The Database Future Is in the Cloud
I’ve written before about the disappearing DBA, and how the database administration role itself is evolving. I believe the days of tuning indexes are ending, one page at a time. Cloud database services such as AWS RDS and Azure SQL Database are accelerating this change, automating away routine tasks such as backups and even query tuning.
I’m here today to remind you that despite all these advances, a universal truth remains: bad code will bring good servers, and services, to their knees.
Migrating data and applications to the cloud doesn’t reduce your database performance monitoring needs. I don’t care what relational database you’re using, or if it’s in the cloud, your data center, or under your desk. Every relational engine works in a similar manner. Every query request will be in one of three states: running, runnable, and suspended.
Therefore, it’s important to know the details of what’s happening inside the database engine, cloud database or not. Because while the database performance issue may not be your fault, it most certainly will be your problem.
Cloud database services are shifting our tasks, forcing our role as a DBA to evolve. Let’s look at some examples of what’s changed in the past few years.
Automatic tuning and auto-scaling. While some cloud services promise automatic tuning, those features are often focused on tuning individual queries instead of tuning a workload. Auto-scaling is then deployed to help manage workloads, but auto-scaling doesn’t help fix issues related to locking, blocking, and deadlocks. It’s up to you to help diagnose such problems by tracking concurrency, contention, and waits.

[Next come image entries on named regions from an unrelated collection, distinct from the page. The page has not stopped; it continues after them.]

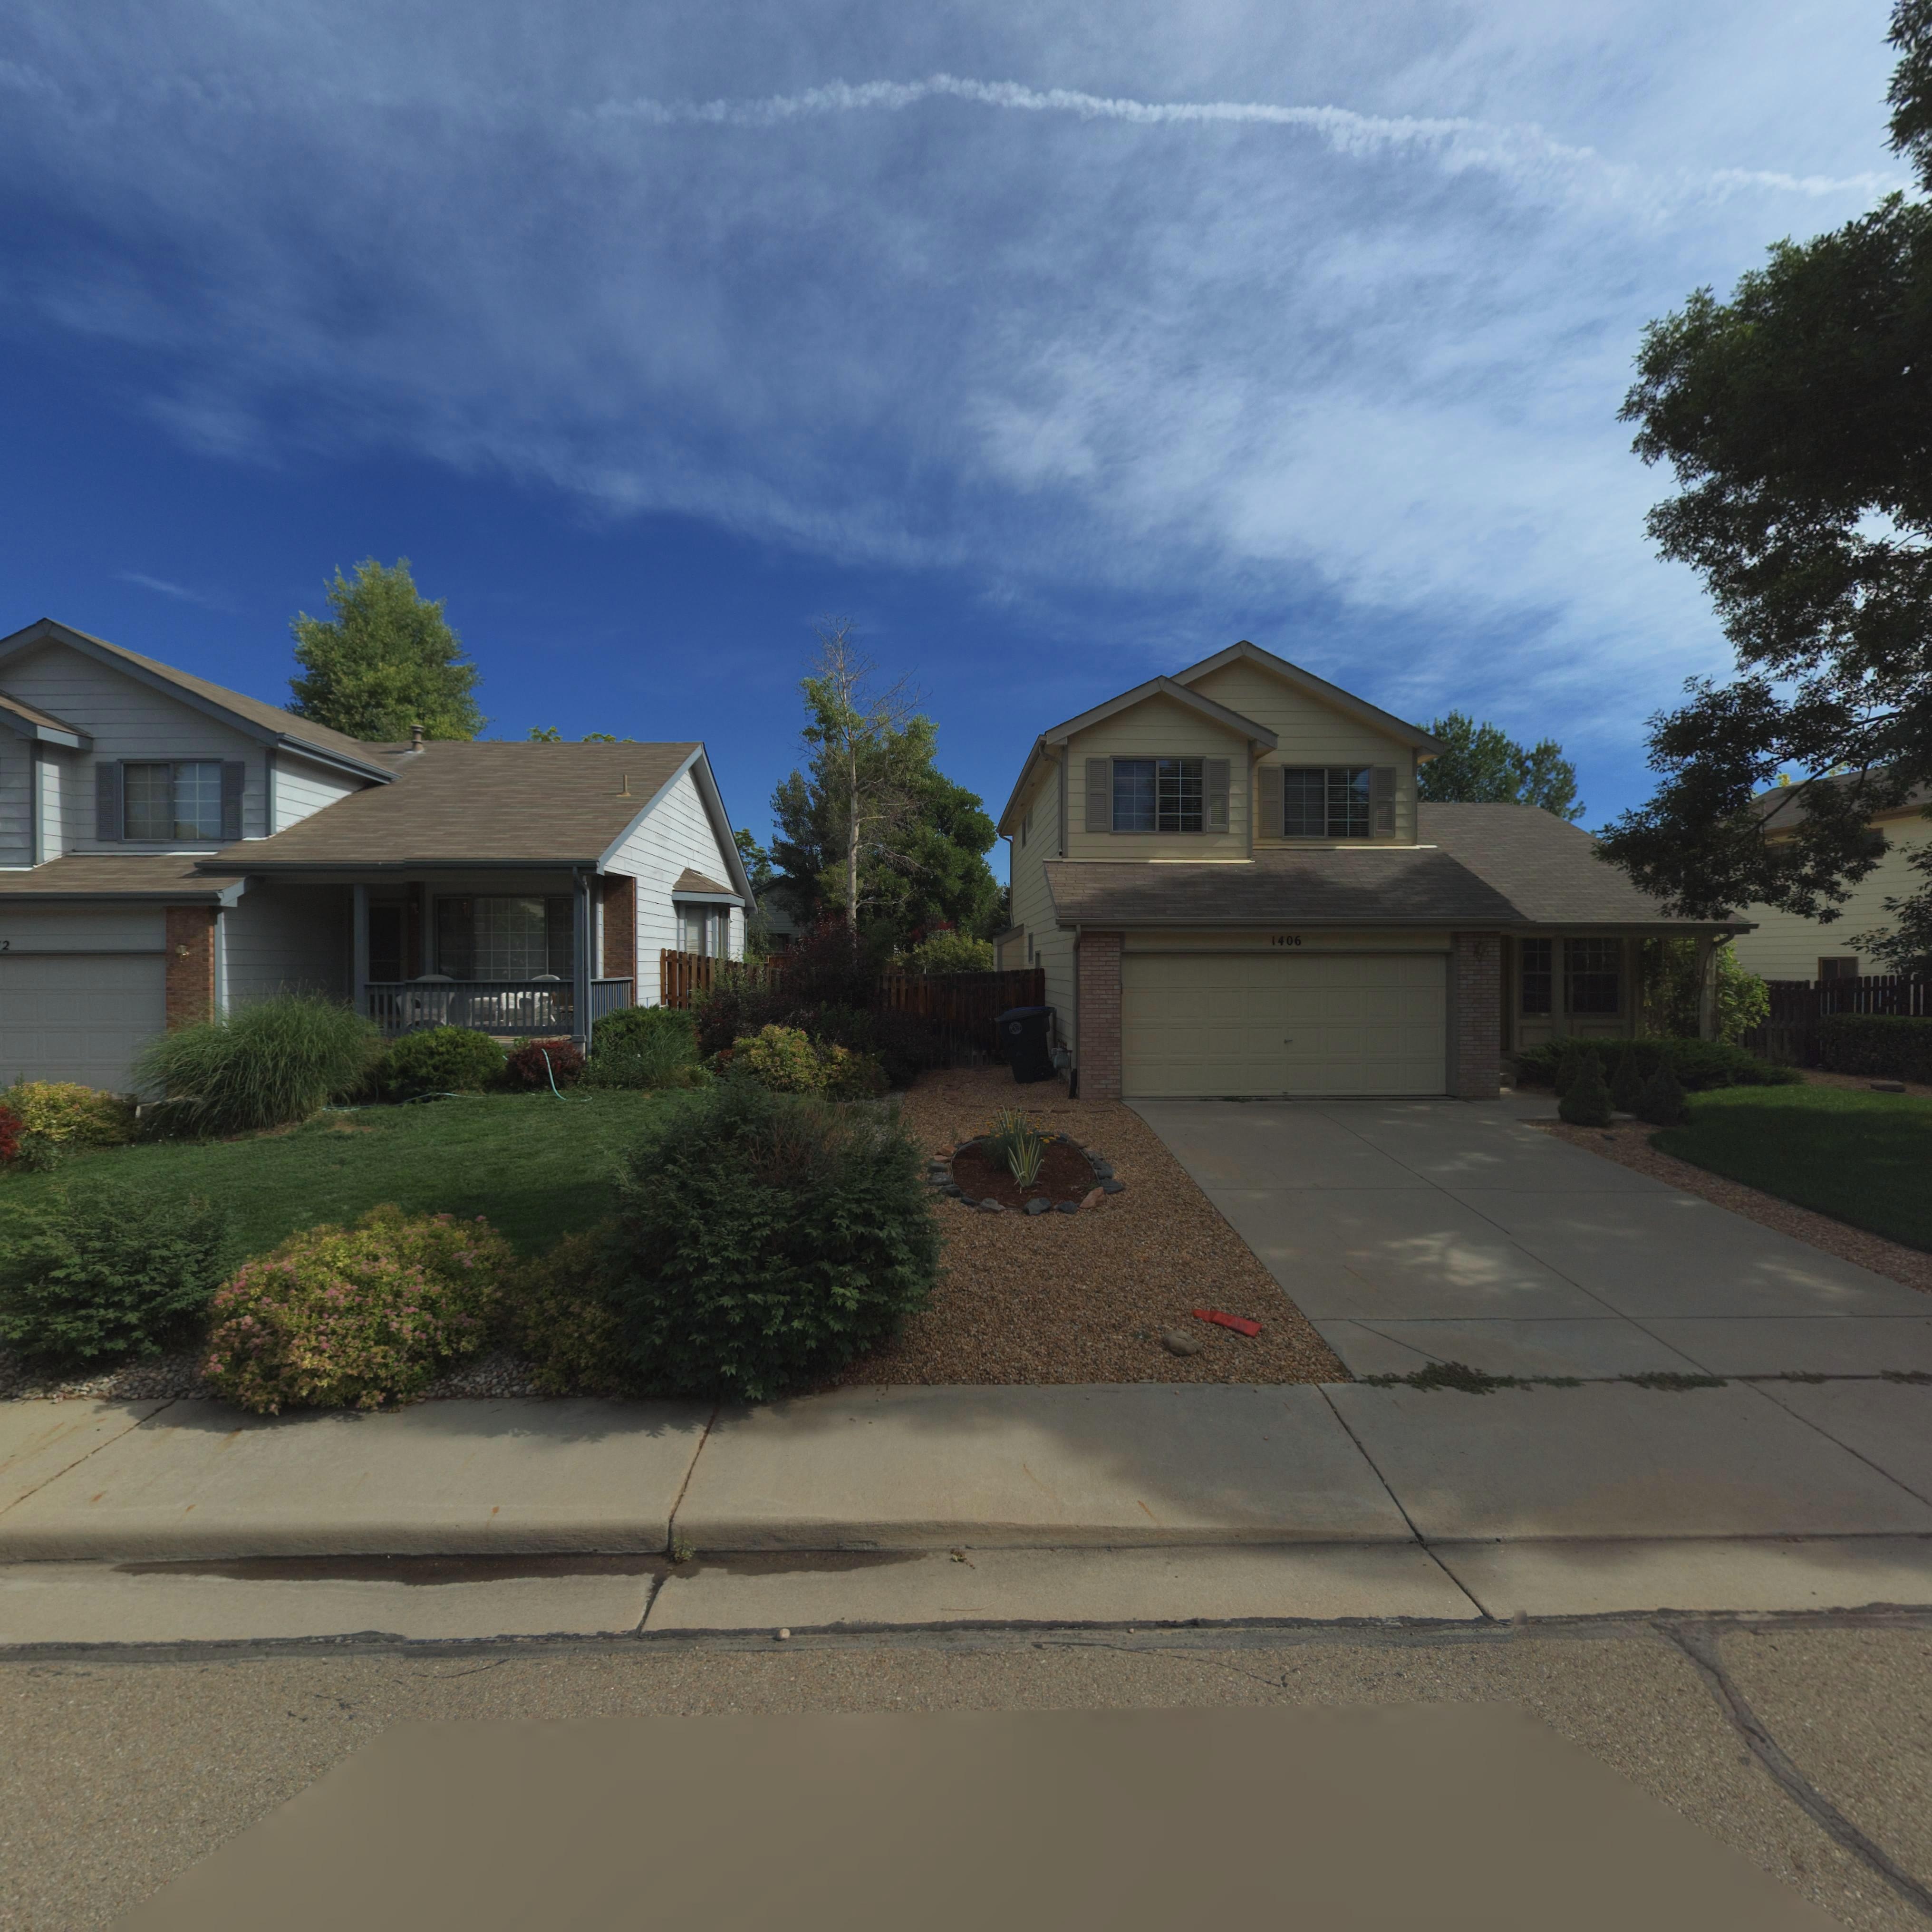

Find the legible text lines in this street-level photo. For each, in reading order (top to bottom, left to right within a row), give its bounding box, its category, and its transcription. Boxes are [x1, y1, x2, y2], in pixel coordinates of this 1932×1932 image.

[1, 939, 10, 949] StreetNumber: 2
[1272, 935, 1302, 946] StreetNumber: 1406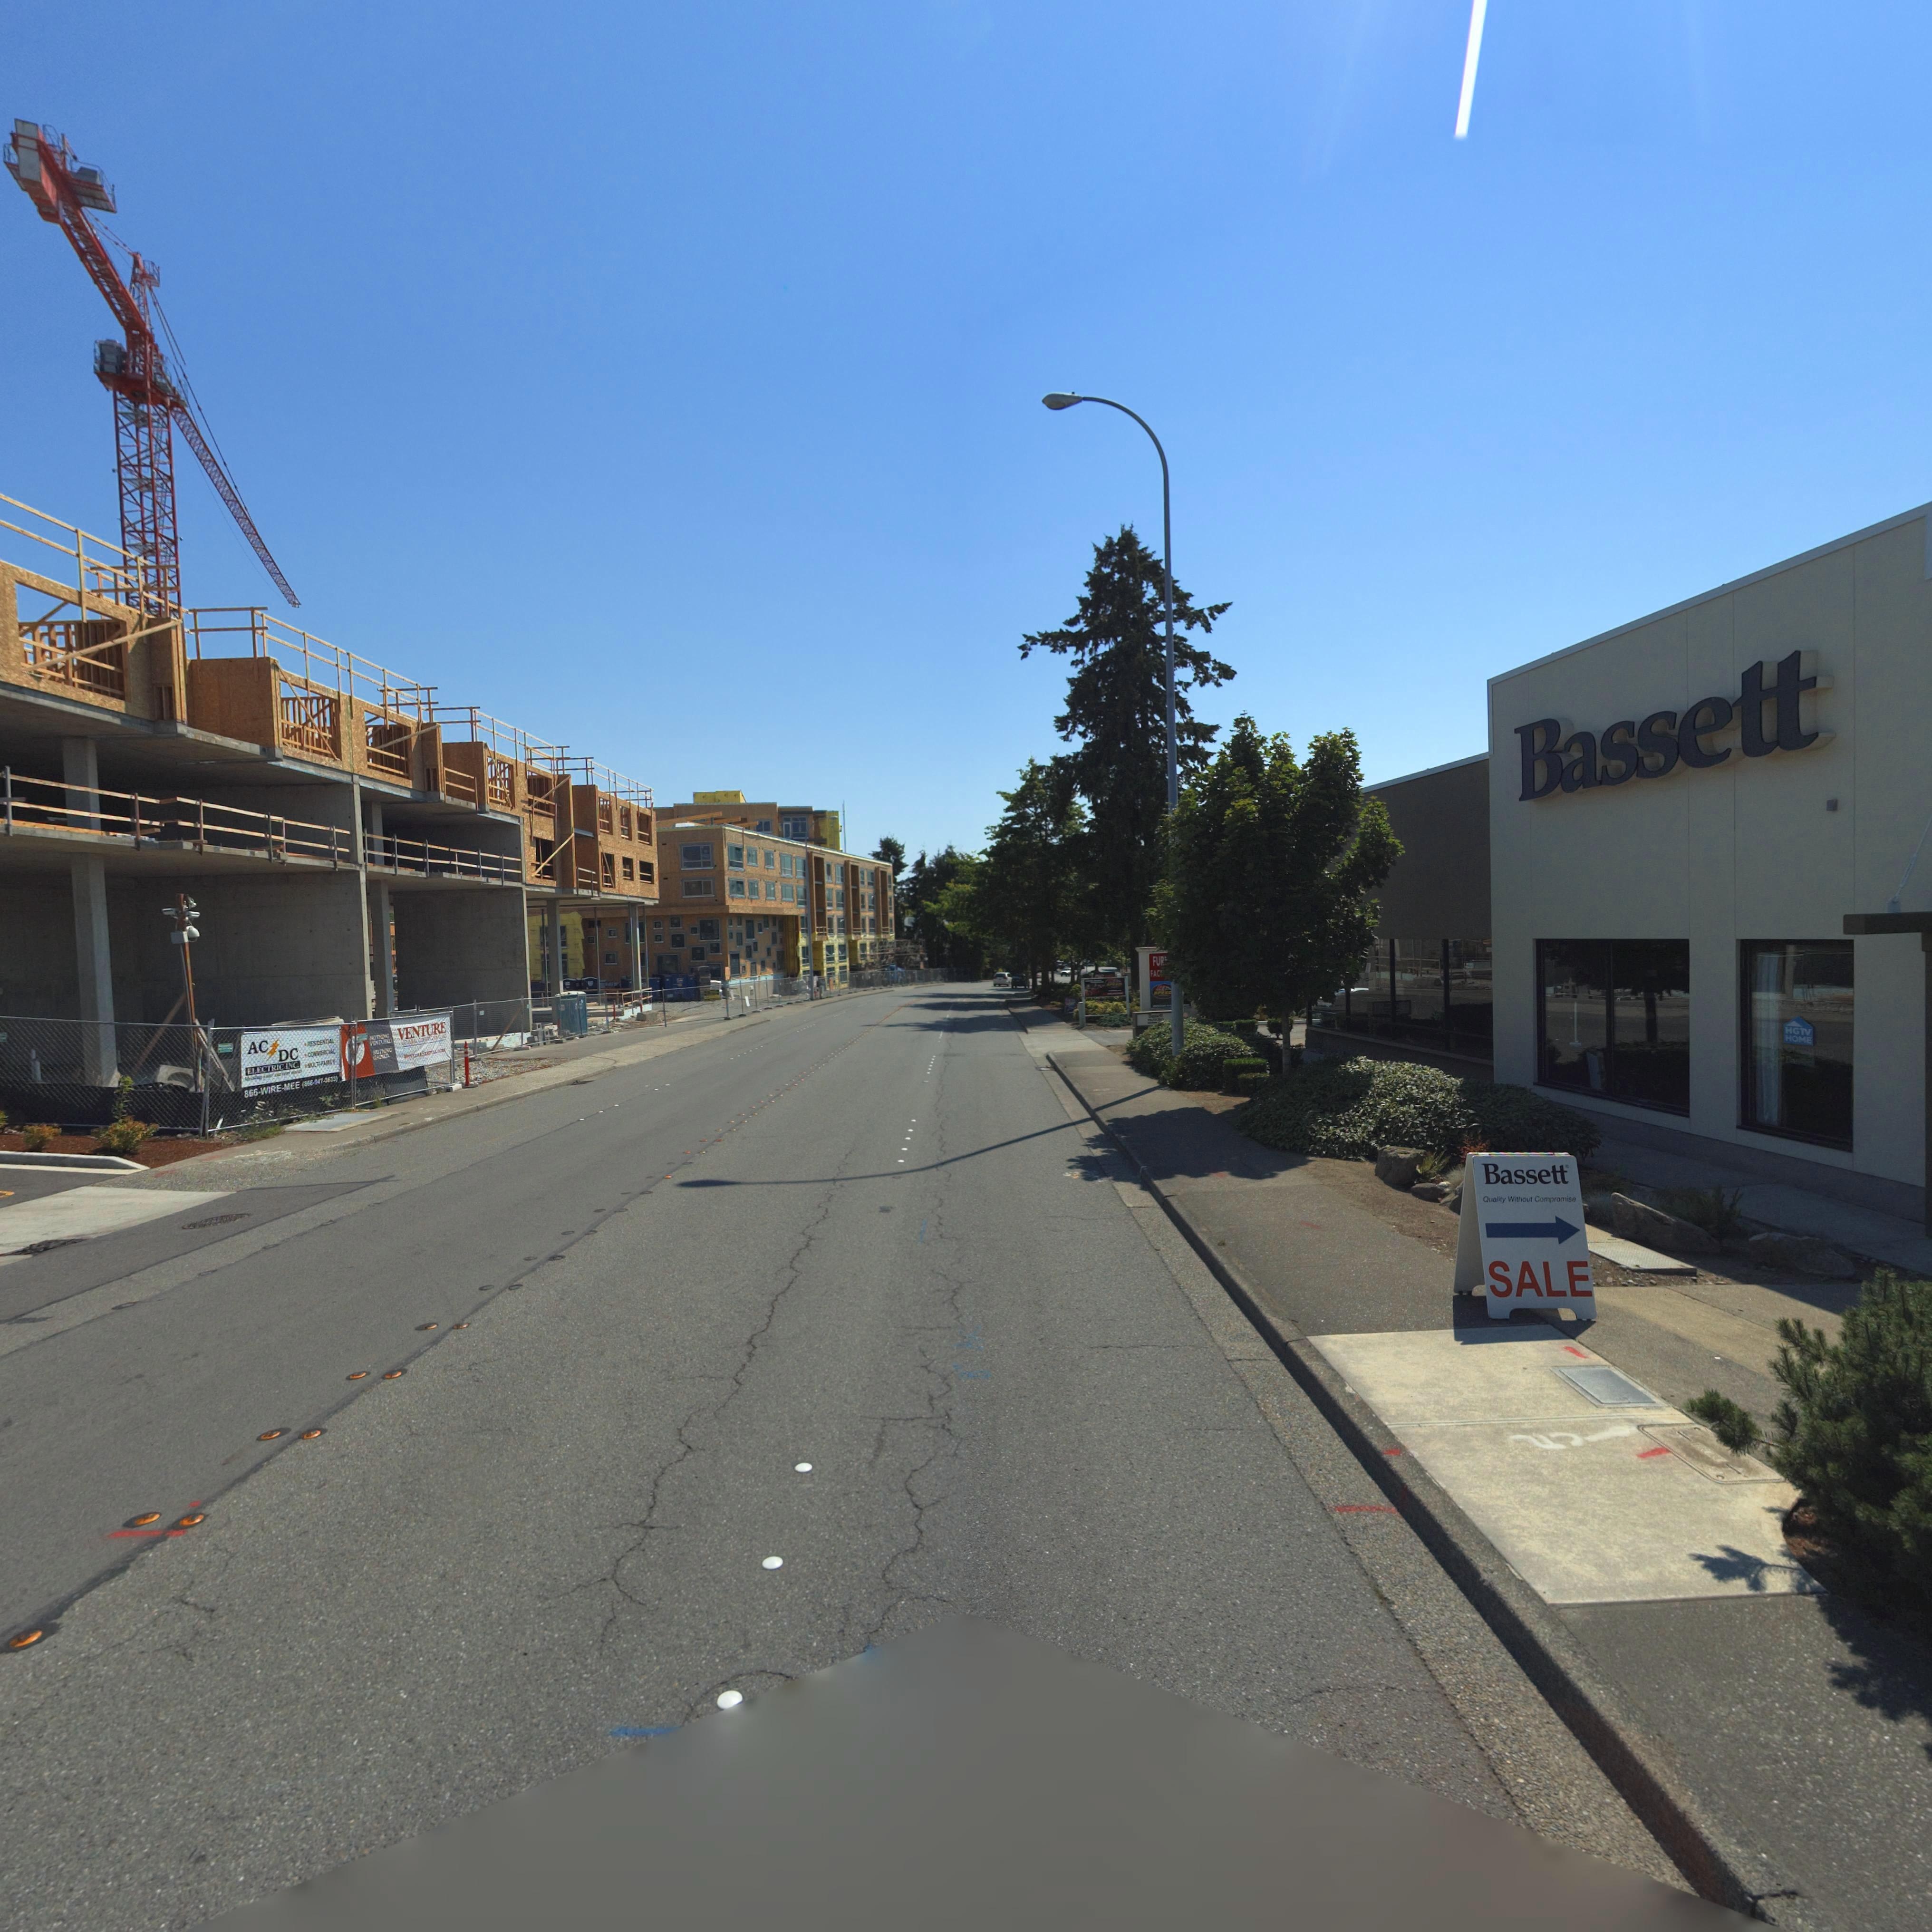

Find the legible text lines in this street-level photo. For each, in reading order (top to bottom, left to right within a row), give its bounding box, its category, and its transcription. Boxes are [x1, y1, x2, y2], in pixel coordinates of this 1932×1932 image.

[1514, 647, 1830, 804] BusinessName: Bassett
[1482, 1164, 1568, 1184] BusinessName: Bassett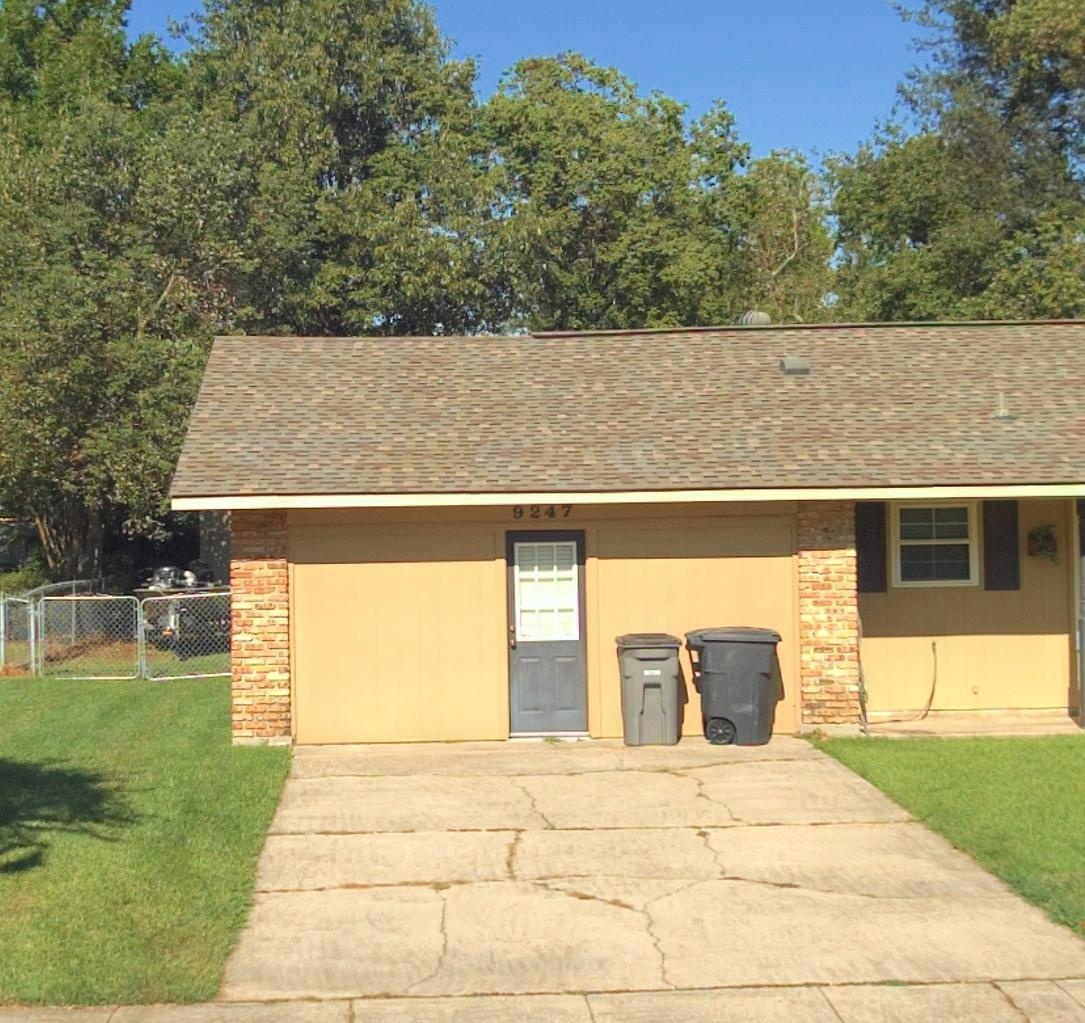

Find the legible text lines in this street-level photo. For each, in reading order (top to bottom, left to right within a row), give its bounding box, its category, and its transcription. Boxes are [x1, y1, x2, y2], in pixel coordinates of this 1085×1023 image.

You can’t RDP to the cloud database service. Gone are the days of using RDP to the database server to poke around and turn nerd knobs until the issue is fixed. Your troubleshooting skills need to shift, and your tools need to evolve to support these new skills. Database engines are evolving to run on multiple O/S platforms and integrate with other data services.
Multiple data sources. There is so much data available, from many disparate sources. It takes a long time to become an expert in any one piece of technology, such as SQL Server. It takes longer to be an expert in SQL, Oracle, AWS RDS, the artist formerly known as Sybase, and DB2. Having many layers of data means many chances for a query to run long, which results in a surprising bill at the end of the month. Having the right tools to help with multiple engines is important.
Too much noise. As a result of the exponential growth in data, and the ease in accessing data from any course, we’re flooded with noise mostly in the form of alerts. You need tools to get a signal through the noise. Features such as anomaly detection, built upon machine learning, help you be efficient with your time.
Focus on design. I’m a huge advocate for cloud database services such as Azure SQL Database, AWS RDS, and even (gasp!) Oracle Cloud Database Services. I want to let the machines do the tasks they’re good at, such as backups, auto-scaling, and HA/DR stuff, so humans can focus on the things we’re better at, such as database design. Having tools to help isolate an index affecting hundreds of queries is one way you can have a large impact with minimal effort.
Cloud databases require monitoring, same as Earthed databases, but the metrics are different, as are the options for making changes. Today’s hybrid data landscape will force users to focus on good design from the start. Your skills and tools should be focused and flexible to handle whatever comes your way next. Because change happens at a faster pace today than yesterday.